If you have a development team to handles your servers and website, then you are probably going to need to ask them to get you the data, it’s much simpler than getting the data yourself, however, you need to know what to ask for. Here are the essential items you need to request.
So you want to do some server log analysis, but you need to ask your developer for the data.
The basic information you need to make sure they are getting is:
Host:
Date:
Page/Title:
Bandwidth:
Response Codes:
Referral:
User Agent:
This is the bare minimum needed to do any type of log Analysis. An example of what the data looks like:
Host 220.181.108.183 (Beijing,Beijing,China)
Date 31/07/2015 13:32
Page/File /what-to-check-before-buying-a-domain-name/
Bandwidth 22460
Response Code 200 – OK
Referrers No Referrer
User Agent Mozilla/5.0 (compatible; Baiduspider/2.0; +http://www.baidu.com/search/spider.html)

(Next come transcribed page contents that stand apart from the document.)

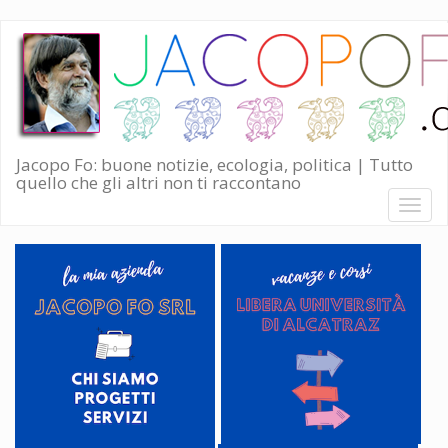
Salta
al
contenuto
principale
Jacopo Fo: buone notizie, ecologia, politica | Tutto
quello che gli altri non ti raccontano
Toggl
naviga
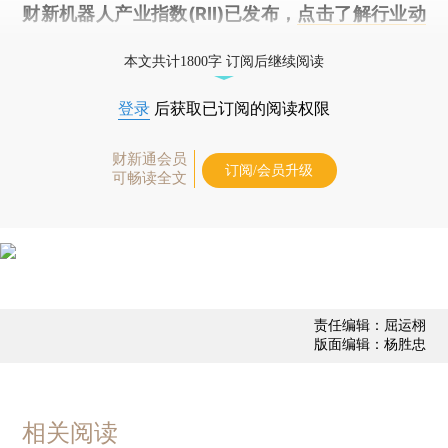
财新机器人产业指数(RII)已发布，
点击了解行业动
态
本文共计1800字 订阅后继续阅读
登录
后获取已订阅的阅读权限
财新通会员
订阅/会员升级
可畅读全文
责任编辑：屈运栩
版面编辑：杨胜忠
相关阅读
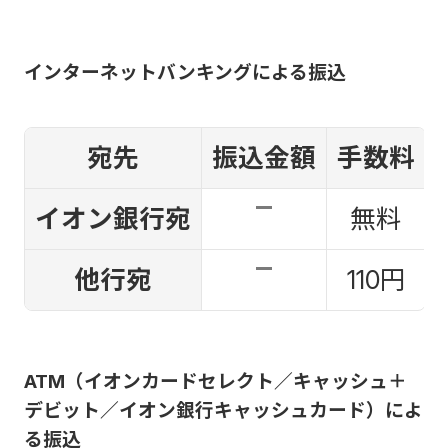
インターネットバンキングによる振込
宛先
振込金額
手数料
イオン銀行宛
無料
他行宛
110円
ATM（イオンカードセレクト／キャッシュ＋
デビット／イオン銀行キャッシュカード）によ
る振込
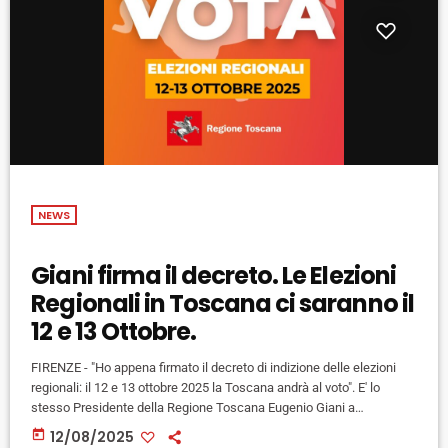
NEWS
Giani firma il decreto. Le Elezioni
Regionali in Toscana ci saranno il
12 e 13 Ottobre.
FIRENZE - "Ho appena firmato il decreto di indizione delle elezioni
regionali: il 12 e 13 ottobre 2025 la Toscana andrà al voto". E' lo
stesso Presidente della Regione Toscana Eugenio Giani a
confermare le date delle prossime Elezioni Regionali in Toscana.
today
12/08/2025
Domenica 12 e Lunedì 13 Ottobre i toscani saranno chiamati alle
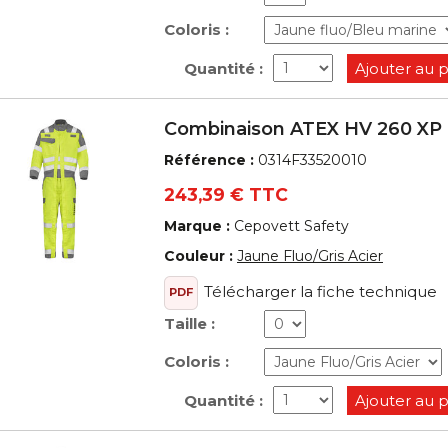
Coloris :
Quantité :
Ajouter au 
Combinaison ATEX HV 260 XP
Référence :
0314F33520010
243,39 € TTC
Marque :
Cepovett Safety
Couleur :
Jaune Fluo/Gris Acier
Télécharger la fiche technique
PDF
Taille :
Coloris :
Quantité :
Ajouter au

However this should be the basic information you should be asking for, ask your development team what they actually record and see if any of that information can be useful.
One of the benefits of asking the developer to get you the data is you can request the file format (I.e. excel) saving you the trouble of trying to convert it yourself.
also if large excel files scare you – just ask them for the specific data, Google not activity which triggered a non 200 response code.
If you analyze the file in Excel, I’d suggest asking for the file in either .log(standard Apache) or .csv. Sites with high traffic can easily span over million rows which is pretty much what Excel can show.
If you do not have a proper log analyzer, use Grep to split the file in smaller chunks for e.g. all 404s. Sublime text editor is highly recommended. It can open log/csv files over 1GB with relative ease.